Я близко прошел около организации спасения Царской Семьи, так как к нам в роту прикомандировали лейб-гвардии Московского полка шт.-капитана Раевского (см. том 17-й архива Русской революции, статья К. Соколова «Попытка освобождения Царской Семьи»). Я с ним близко сошелся, но он, наверное, имел строгие инструкции и меня ни во что не посвятил. По-видимому, поэтому в дни его довольно кратковременного пребывания в роте к нам зачастил с визитами сам знаменитый В.M. Пуришкевич. Потом, так же неожиданно, как появился, шт.-кап. Раевский исчез из роты, и я лишь через много лет узнал, куда и зачем он отправился.

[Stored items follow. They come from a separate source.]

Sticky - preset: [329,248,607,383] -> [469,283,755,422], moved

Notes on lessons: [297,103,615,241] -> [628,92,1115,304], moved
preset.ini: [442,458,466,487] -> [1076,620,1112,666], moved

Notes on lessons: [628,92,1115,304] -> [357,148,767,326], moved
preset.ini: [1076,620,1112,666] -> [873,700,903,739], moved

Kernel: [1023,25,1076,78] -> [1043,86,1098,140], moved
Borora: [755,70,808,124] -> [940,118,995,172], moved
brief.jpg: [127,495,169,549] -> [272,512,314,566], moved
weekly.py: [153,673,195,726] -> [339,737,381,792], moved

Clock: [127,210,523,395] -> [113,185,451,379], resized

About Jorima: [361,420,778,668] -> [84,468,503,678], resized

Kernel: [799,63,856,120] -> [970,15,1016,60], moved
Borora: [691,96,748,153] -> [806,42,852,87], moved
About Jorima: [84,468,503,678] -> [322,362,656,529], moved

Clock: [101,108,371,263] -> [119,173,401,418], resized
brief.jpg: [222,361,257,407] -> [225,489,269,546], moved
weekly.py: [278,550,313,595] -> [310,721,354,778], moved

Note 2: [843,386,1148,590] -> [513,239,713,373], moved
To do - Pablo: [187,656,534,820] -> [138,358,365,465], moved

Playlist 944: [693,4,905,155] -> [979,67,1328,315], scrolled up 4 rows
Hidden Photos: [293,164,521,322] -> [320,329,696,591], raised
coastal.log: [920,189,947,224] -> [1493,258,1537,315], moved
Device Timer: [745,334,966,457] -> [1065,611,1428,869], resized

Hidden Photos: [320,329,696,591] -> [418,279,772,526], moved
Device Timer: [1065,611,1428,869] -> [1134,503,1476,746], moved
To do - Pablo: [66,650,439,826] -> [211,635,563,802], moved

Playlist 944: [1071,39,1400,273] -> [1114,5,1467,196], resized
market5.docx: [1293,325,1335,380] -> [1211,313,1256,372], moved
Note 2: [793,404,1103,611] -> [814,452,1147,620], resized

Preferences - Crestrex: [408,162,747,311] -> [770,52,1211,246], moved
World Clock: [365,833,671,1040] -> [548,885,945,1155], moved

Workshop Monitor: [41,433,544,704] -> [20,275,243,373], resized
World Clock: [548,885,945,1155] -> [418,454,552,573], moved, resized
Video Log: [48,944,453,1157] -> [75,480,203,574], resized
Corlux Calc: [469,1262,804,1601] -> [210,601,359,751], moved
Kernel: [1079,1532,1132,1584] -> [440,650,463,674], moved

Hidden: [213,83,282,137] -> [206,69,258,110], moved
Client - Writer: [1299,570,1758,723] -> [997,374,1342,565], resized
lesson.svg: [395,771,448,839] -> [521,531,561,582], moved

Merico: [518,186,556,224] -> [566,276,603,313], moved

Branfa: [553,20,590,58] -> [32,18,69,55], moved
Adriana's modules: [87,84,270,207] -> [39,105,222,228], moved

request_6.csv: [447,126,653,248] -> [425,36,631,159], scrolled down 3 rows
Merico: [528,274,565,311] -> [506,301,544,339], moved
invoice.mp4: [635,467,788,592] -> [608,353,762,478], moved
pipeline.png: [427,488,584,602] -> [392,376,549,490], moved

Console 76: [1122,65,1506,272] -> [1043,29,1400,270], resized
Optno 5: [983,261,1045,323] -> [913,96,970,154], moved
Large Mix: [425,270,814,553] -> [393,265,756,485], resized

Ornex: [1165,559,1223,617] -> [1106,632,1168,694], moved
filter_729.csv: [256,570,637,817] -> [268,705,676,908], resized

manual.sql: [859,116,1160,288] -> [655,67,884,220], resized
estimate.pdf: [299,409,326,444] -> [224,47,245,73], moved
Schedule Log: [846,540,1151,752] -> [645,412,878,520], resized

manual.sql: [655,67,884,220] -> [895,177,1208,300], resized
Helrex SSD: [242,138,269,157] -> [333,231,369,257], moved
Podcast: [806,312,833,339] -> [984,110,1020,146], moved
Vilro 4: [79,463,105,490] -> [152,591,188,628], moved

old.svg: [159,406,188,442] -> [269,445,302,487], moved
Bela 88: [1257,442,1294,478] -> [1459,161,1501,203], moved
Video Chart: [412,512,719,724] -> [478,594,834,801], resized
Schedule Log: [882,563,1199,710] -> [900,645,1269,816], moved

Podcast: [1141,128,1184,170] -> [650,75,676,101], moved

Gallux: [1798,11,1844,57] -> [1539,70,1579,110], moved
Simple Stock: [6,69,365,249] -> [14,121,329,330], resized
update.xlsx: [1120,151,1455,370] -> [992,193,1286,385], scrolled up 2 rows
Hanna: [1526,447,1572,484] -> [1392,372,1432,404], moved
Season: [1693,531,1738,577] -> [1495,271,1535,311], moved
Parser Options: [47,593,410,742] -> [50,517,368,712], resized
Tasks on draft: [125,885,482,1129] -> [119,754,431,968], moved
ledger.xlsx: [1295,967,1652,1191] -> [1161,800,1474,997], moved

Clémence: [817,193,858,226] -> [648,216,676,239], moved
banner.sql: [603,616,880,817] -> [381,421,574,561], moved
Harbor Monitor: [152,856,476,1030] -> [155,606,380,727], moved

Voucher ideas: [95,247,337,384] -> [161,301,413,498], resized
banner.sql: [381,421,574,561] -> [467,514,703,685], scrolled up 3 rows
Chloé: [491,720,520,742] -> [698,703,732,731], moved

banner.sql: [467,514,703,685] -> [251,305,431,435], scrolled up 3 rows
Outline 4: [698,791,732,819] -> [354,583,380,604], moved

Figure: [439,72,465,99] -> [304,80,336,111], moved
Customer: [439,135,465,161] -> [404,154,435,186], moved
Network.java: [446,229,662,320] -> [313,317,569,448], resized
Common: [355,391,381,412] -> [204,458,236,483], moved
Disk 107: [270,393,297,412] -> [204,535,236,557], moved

Весело прошел в моей семье день моего 20-летнего рождения 21-го октября ст. стиля. Присутствовал у нас и знаменитый в то время кинематографический артист Малого Театра Скрябин, обещавший мне ввести меня за кулисы оперетки Потончиной, где я при каждом удобном случае бывал. Албанович, с которым я совершенно примирился и даже сдружился, ввел меня в богатейший дом миллионерши Марии Васильевны, где он бесплатно жил, и та упрашивала и меня переехать к ней на ее хлеба, но я воспользовался ее приглашением лишь на четыре дня, чтобы скрыться от преследования солдат после провала Московского сопротивления большевицкому восстанию.
Тот же Албанович познакомил меня с популярной сестрой милосердия Нестерович, бежавшей из германского плена и состоявшей в соответствующем союзе, непримиримо относившемся к большевикам, и привел меня к ней на квартиру в Криво-Арбатском переулке. Я первый и дал толчок ее мыслям о необходимости организации по вывозу преследуемых большевиками офицеров, что было ей сравнительно нетрудно сделать при ее обширных знакомствах среди богачей Москвы и при содействии Союза, выдававшего подложные удостоверения по командировкам из Москвы на Дон и в Оренбург.